What is required:
Could you reproduce the source text of each entry below character for character, leaving the pictures out of your answer?

Data under study:
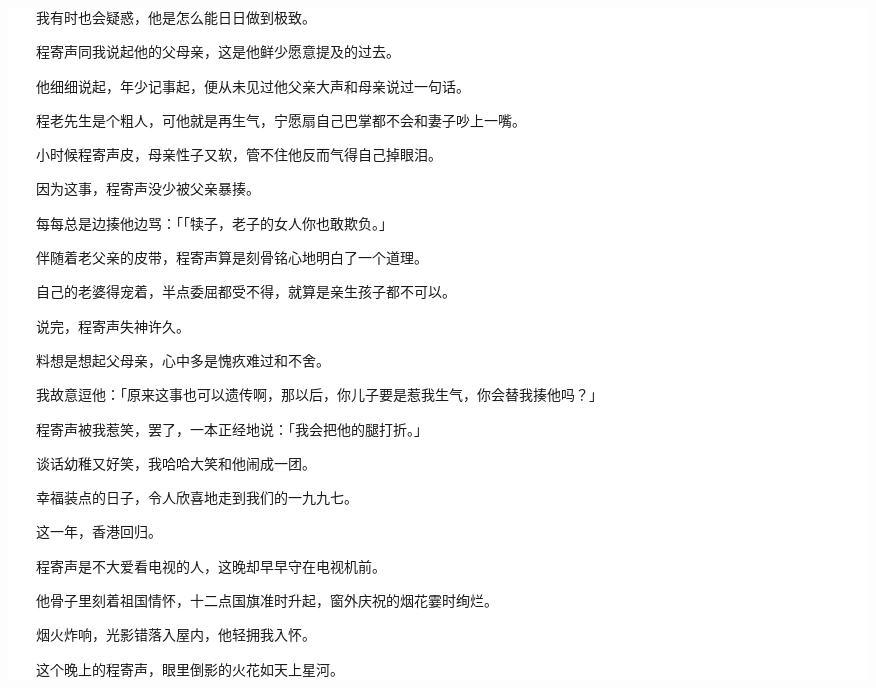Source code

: &emsp;&emsp;我有时也会疑惑，他是怎么能日日做到极致。  
  
&emsp;&emsp;程寄声同我说起他的父母亲，这是他鲜少愿意提及的过去。  
  
&emsp;&emsp;他细细说起，年少记事起，便从未见过他父亲大声和母亲说过一句话。  
  
&emsp;&emsp;程老先生是个粗人，可他就是再生气，宁愿扇自己巴掌都不会和妻子吵上一嘴。  
  
&emsp;&emsp;小时候程寄声皮，母亲性子又软，管不住他反而气得自己掉眼泪。  
  
&emsp;&emsp;因为这事，程寄声没少被父亲暴揍。  
  
&emsp;&emsp;每每总是边揍他边骂：「「犊子，老子的女人你也敢欺负。」  
  
&emsp;&emsp;伴随着老父亲的皮带，程寄声算是刻骨铭心地明白了一个道理。  
  
&emsp;&emsp;自己的老婆得宠着，半点委屈都受不得，就算是亲生孩子都不可以。  
  
&emsp;&emsp;说完，程寄声失神许久。  
  
&emsp;&emsp;料想是想起父母亲，心中多是愧疚难过和不舍。  
  
&emsp;&emsp;我故意逗他：「原来这事也可以遗传啊，那以后，你儿子要是惹我生气，你会替我揍他吗？」  
  
&emsp;&emsp;程寄声被我惹笑，罢了，一本正经地说：「我会把他的腿打折。」  
  
&emsp;&emsp;谈话幼稚又好笑，我哈哈大笑和他闹成一团。  
  
&emsp;&emsp;幸福装点的日子，令人欣喜地走到我们的一九九七。  
  
&emsp;&emsp;这一年，香港回归。  
  
&emsp;&emsp;程寄声是不大爱看电视的人，这晚却早早守在电视机前。  
  
&emsp;&emsp;他骨子里刻着祖国情怀，十二点国旗准时升起，窗外庆祝的烟花霎时绚烂。  
  
&emsp;&emsp;烟火炸响，光影错落入屋内，他轻拥我入怀。  
  
&emsp;&emsp;这个晚上的程寄声，眼里倒影的火花如天上星河。  
  
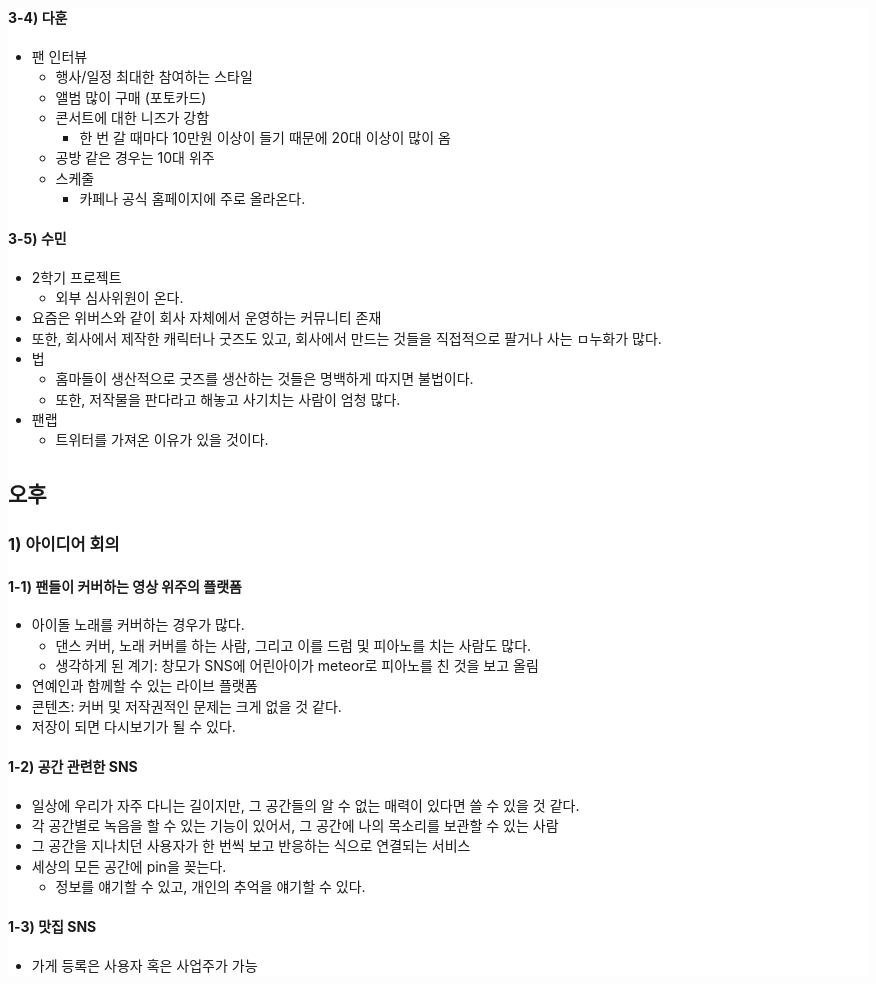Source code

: #### 3-4) 다훈

- 팬 인터뷰
  - 행사/일정 최대한 참여하는 스타일
  - 앨범 많이 구매 (포토카드)
  - 콘서트에 대한 니즈가 강함 
    - 한 번 갈 때마다 10만원 이상이 들기 때문에 20대 이상이 많이 옴
  - 공방 같은 경우는 10대 위주
  - 스케줄
    - 카페나 공식 홈페이지에 주로 올라온다.



#### 3-5) 수민

- 2학기 프로젝트 
  - 외부 심사위원이 온다.
- 요즘은 위버스와 같이 회사 자체에서 운영하는 커뮤니티 존재
- 또한, 회사에서 제작한 캐릭터나 굿즈도 있고, 회사에서 만드는 것들을 직접적으로 팔거나 사는 ㅁ누화가 많다.
- 법
  - 홈마들이 생산적으로 굿즈를 생산하는 것들은 명백하게 따지면 불법이다.
  - 또한, 저작물을 판다라고 해놓고 사기치는 사람이 엄청 많다.
- 팬랩
  - 트위터를 가져온 이유가 있을 것이다.



## 오후 

### 1) 아이디어 회의

#### 1-1) 팬들이 커버하는 영상 위주의 플랫폼

- 아이돌 노래를 커버하는 경우가 많다.
  - 댄스 커버, 노래 커버를 하는 사람, 그리고 이를 드럼 및 피아노를 치는 사람도 많다.
  - 생각하게 된 계기: 창모가 SNS에 어린아이가 meteor로 피아노를 친 것을 보고 올림
- 연예인과 함께할 수 있는 라이브 플랫폼 
- 콘텐츠: 커버 및 저작권적인 문제는 크게 없을 것 같다.
- 저장이 되면 다시보기가 될 수 있다.



#### 1-2) 공간 관련한 SNS

- 일상에 우리가 자주 다니는 길이지만, 그 공간들의 알 수 없는 매력이 있다면 쓸 수 있을 것 같다.
- 각 공간별로 녹음을 할 수 있는 기능이 있어서, 그 공간에 나의 목소리를 보관할 수 있는 사람
- 그 공간을 지나치던 사용자가 한 번씩 보고 반응하는 식으로 연결되는 서비스 
- 세상의 모든 공간에 pin을 꽂는다.
  - 정보를 얘기할 수 있고, 개인의 추억을 얘기할 수 있다.



#### 1-3) 맛집 SNS

- 가게 등록은 사용자 혹은 사업주가 가능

Result:
Source code

: &emsp;&emsp;我有时也会疑惑，他是怎么能日日做到极致。  
  
&emsp;&emsp;程寄声同我说起他的父母亲，这是他鲜少愿意提及的过去。  
  
&emsp;&emsp;他细细说起，年少记事起，便从未见过他父亲大声和母亲说过一句话。  
  
&emsp;&emsp;程老先生是个粗人，可他就是再生气，宁愿扇自己巴掌都不会和妻子吵上一嘴。  
  
&emsp;&emsp;小时候程寄声皮，母亲性子又软，管不住他反而气得自己掉眼泪。  
  
&emsp;&emsp;因为这事，程寄声没少被父亲暴揍。  
  
&emsp;&emsp;每每总是边揍他边骂：「「犊子，老子的女人你也敢欺负。」  
  
&emsp;&emsp;伴随着老父亲的皮带，程寄声算是刻骨铭心地明白了一个道理。  
  
&emsp;&emsp;自己的老婆得宠着，半点委屈都受不得，就算是亲生孩子都不可以。  
  
&emsp;&emsp;说完，程寄声失神许久。  
  
&emsp;&emsp;料想是想起父母亲，心中多是愧疚难过和不舍。  
  
&emsp;&emsp;我故意逗他：「原来这事也可以遗传啊，那以后，你儿子要是惹我生气，你会替我揍他吗？」  
  
&emsp;&emsp;程寄声被我惹笑，罢了，一本正经地说：「我会把他的腿打折。」  
  
&emsp;&emsp;谈话幼稚又好笑，我哈哈大笑和他闹成一团。  
  
&emsp;&emsp;幸福装点的日子，令人欣喜地走到我们的一九九七。  
  
&emsp;&emsp;这一年，香港回归。  
  
&emsp;&emsp;程寄声是不大爱看电视的人，这晚却早早守在电视机前。  
  
&emsp;&emsp;他骨子里刻着祖国情怀，十二点国旗准时升起，窗外庆祝的烟花霎时绚烂。  
  
&emsp;&emsp;烟火炸响，光影错落入屋内，他轻拥我入怀。  
  
&emsp;&emsp;这个晚上的程寄声，眼里倒影的火花如天上星河。  
  
Source code

: #### 3-4) 다훈

- 팬 인터뷰
  - 행사/일정 최대한 참여하는 스타일
  - 앨범 많이 구매 (포토카드)
  - 콘서트에 대한 니즈가 강함 
    - 한 번 갈 때마다 10만원 이상이 들기 때문에 20대 이상이 많이 옴
  - 공방 같은 경우는 10대 위주
  - 스케줄
    - 카페나 공식 홈페이지에 주로 올라온다.



#### 3-5) 수민

- 2학기 프로젝트 
  - 외부 심사위원이 온다.
- 요즘은 위버스와 같이 회사 자체에서 운영하는 커뮤니티 존재
- 또한, 회사에서 제작한 캐릭터나 굿즈도 있고, 회사에서 만드는 것들을 직접적으로 팔거나 사는 ㅁ누화가 많다.
- 법
  - 홈마들이 생산적으로 굿즈를 생산하는 것들은 명백하게 따지면 불법이다.
  - 또한, 저작물을 판다라고 해놓고 사기치는 사람이 엄청 많다.
- 팬랩
  - 트위터를 가져온 이유가 있을 것이다.



## 오후 

### 1) 아이디어 회의

#### 1-1) 팬들이 커버하는 영상 위주의 플랫폼

- 아이돌 노래를 커버하는 경우가 많다.
  - 댄스 커버, 노래 커버를 하는 사람, 그리고 이를 드럼 및 피아노를 치는 사람도 많다.
  - 생각하게 된 계기: 창모가 SNS에 어린아이가 meteor로 피아노를 친 것을 보고 올림
- 연예인과 함께할 수 있는 라이브 플랫폼 
- 콘텐츠: 커버 및 저작권적인 문제는 크게 없을 것 같다.
- 저장이 되면 다시보기가 될 수 있다.



#### 1-2) 공간 관련한 SNS

- 일상에 우리가 자주 다니는 길이지만, 그 공간들의 알 수 없는 매력이 있다면 쓸 수 있을 것 같다.
- 각 공간별로 녹음을 할 수 있는 기능이 있어서, 그 공간에 나의 목소리를 보관할 수 있는 사람
- 그 공간을 지나치던 사용자가 한 번씩 보고 반응하는 식으로 연결되는 서비스 
- 세상의 모든 공간에 pin을 꽂는다.
  - 정보를 얘기할 수 있고, 개인의 추억을 얘기할 수 있다.



#### 1-3) 맛집 SNS

- 가게 등록은 사용자 혹은 사업주가 가능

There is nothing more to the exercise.